Instructions to follow
Rewrite the records from the start through the line containing "对比牛头马面，黑脸的鬼差。" as a Markdown table with the columns Row and Line, numbering each row and leaving out blank lines.

Stored items

-- Opening Marker --

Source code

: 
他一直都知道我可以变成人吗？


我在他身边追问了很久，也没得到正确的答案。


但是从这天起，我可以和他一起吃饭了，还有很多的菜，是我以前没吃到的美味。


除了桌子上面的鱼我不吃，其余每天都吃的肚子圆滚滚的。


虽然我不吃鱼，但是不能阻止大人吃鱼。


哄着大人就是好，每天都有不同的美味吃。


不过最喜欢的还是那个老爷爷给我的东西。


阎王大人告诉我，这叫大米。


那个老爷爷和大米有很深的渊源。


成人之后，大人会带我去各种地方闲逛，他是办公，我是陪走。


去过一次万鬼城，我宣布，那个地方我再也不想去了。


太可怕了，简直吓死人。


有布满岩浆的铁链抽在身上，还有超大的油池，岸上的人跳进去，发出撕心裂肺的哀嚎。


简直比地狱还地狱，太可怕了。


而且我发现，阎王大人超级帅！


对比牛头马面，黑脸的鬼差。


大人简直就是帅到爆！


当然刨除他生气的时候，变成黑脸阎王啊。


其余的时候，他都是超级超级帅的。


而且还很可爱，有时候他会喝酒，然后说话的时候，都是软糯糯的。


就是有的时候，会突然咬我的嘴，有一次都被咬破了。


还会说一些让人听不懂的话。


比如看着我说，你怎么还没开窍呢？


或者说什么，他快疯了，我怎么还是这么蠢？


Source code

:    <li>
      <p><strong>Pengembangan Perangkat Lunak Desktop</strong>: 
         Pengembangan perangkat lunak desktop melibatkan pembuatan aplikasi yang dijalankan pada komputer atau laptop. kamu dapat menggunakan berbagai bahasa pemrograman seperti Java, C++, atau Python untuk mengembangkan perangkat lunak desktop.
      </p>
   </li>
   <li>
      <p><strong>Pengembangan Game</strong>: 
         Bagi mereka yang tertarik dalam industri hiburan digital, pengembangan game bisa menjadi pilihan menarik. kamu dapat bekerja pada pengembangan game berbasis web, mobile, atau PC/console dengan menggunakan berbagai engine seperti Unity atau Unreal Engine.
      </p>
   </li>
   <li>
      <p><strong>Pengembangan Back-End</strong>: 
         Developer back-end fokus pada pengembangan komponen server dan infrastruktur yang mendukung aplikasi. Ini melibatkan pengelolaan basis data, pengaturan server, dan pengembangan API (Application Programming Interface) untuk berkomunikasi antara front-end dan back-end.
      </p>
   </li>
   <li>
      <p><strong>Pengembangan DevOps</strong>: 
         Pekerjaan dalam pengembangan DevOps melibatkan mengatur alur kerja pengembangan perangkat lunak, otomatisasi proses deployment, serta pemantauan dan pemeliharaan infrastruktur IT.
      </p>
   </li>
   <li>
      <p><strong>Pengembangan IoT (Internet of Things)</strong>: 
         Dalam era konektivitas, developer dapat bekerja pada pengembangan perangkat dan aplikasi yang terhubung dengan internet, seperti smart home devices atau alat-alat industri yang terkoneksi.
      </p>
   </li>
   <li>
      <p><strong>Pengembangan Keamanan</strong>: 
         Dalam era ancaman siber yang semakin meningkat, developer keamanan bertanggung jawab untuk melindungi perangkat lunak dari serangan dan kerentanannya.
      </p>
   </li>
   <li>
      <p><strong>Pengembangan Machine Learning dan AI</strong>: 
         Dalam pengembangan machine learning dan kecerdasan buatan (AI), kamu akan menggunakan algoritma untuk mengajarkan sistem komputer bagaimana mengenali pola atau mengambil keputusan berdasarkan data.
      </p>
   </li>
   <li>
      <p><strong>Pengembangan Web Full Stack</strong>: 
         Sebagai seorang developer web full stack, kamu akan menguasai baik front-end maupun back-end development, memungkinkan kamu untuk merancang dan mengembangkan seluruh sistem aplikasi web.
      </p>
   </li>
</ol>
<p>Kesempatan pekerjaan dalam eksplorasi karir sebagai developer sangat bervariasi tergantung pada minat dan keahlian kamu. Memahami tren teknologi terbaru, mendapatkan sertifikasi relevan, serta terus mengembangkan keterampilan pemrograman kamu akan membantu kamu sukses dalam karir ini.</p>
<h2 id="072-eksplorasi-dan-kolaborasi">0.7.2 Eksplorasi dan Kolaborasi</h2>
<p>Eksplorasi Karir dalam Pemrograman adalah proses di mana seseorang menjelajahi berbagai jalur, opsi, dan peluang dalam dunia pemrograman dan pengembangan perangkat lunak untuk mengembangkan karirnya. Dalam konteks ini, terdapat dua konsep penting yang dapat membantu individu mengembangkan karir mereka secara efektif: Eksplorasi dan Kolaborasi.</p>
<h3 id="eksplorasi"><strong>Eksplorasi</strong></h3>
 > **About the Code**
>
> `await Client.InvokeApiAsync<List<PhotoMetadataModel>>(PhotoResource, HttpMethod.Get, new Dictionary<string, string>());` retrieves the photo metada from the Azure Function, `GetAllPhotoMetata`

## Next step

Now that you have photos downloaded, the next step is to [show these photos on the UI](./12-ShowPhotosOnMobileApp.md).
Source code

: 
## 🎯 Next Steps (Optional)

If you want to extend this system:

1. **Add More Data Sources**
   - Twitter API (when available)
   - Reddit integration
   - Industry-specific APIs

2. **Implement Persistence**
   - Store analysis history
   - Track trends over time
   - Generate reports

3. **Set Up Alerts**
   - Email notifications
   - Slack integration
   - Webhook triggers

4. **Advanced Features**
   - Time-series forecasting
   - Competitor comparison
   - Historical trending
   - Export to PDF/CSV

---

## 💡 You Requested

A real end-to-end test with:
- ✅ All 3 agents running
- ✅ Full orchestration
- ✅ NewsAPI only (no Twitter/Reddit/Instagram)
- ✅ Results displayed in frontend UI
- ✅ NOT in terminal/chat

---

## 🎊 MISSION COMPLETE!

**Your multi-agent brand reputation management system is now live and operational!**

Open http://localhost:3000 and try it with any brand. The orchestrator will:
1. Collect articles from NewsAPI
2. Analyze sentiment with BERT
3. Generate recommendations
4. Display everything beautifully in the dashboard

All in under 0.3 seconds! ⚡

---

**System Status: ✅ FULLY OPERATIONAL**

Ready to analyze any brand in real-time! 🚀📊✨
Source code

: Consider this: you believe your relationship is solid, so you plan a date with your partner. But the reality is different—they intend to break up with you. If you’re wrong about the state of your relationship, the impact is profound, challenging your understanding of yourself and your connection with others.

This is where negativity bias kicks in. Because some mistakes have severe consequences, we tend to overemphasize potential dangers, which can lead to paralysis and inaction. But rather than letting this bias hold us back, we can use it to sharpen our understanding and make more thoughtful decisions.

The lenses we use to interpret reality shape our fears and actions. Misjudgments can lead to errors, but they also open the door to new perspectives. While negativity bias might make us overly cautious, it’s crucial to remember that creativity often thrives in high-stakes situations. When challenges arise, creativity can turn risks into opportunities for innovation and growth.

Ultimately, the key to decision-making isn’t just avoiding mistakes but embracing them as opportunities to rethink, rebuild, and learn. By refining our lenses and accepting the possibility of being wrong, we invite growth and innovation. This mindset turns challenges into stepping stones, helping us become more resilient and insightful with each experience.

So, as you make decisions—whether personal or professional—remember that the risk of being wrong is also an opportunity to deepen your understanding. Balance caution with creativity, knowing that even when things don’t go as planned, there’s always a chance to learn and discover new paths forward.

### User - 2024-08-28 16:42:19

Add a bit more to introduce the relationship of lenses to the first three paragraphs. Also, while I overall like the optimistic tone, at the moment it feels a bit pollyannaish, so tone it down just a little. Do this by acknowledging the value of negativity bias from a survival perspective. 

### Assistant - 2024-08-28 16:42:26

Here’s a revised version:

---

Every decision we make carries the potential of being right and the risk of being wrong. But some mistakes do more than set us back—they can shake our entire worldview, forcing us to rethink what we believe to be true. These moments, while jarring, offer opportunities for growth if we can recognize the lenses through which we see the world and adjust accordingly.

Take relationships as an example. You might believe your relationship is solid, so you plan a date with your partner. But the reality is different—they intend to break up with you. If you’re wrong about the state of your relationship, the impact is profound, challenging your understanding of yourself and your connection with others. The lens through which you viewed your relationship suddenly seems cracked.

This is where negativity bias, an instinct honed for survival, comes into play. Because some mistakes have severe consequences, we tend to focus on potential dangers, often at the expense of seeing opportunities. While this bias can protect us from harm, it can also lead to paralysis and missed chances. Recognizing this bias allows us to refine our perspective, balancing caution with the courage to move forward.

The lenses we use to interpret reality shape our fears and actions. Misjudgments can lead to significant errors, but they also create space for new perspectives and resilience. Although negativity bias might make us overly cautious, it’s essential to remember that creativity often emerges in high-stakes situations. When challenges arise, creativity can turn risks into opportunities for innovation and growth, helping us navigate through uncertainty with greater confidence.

-- Closing Marker --

Exercise answer
| Row | Line |
|---|---|
| 1 | Source code |
| 2 | :  |
| 3 | 他一直都知道我可以变成人吗？ |
| 4 | 我在他身边追问了很久，也没得到正确的答案。 |
| 5 | 但是从这天起，我可以和他一起吃饭了，还有很多的菜，是我以前没吃到的美味。 |
| 6 | 除了桌子上面的鱼我不吃，其余每天都吃的肚子圆滚滚的。 |
| 7 | 虽然我不吃鱼，但是不能阻止大人吃鱼。 |
| 8 | 哄着大人就是好，每天都有不同的美味吃。 |
| 9 | 不过最喜欢的还是那个老爷爷给我的东西。 |
| 10 | 阎王大人告诉我，这叫大米。 |
| 11 | 那个老爷爷和大米有很深的渊源。 |
| 12 | 成人之后，大人会带我去各种地方闲逛，他是办公，我是陪走。 |
| 13 | 去过一次万鬼城，我宣布，那个地方我再也不想去了。 |
| 14 | 太可怕了，简直吓死人。 |
| 15 | 有布满岩浆的铁链抽在身上，还有超大的油池，岸上的人跳进去，发出撕心裂肺的哀嚎。 |
| 16 | 简直比地狱还地狱，太可怕了。 |
| 17 | 而且我发现，阎王大人超级帅！ |
| 18 | 对比牛头马面，黑脸的鬼差。 |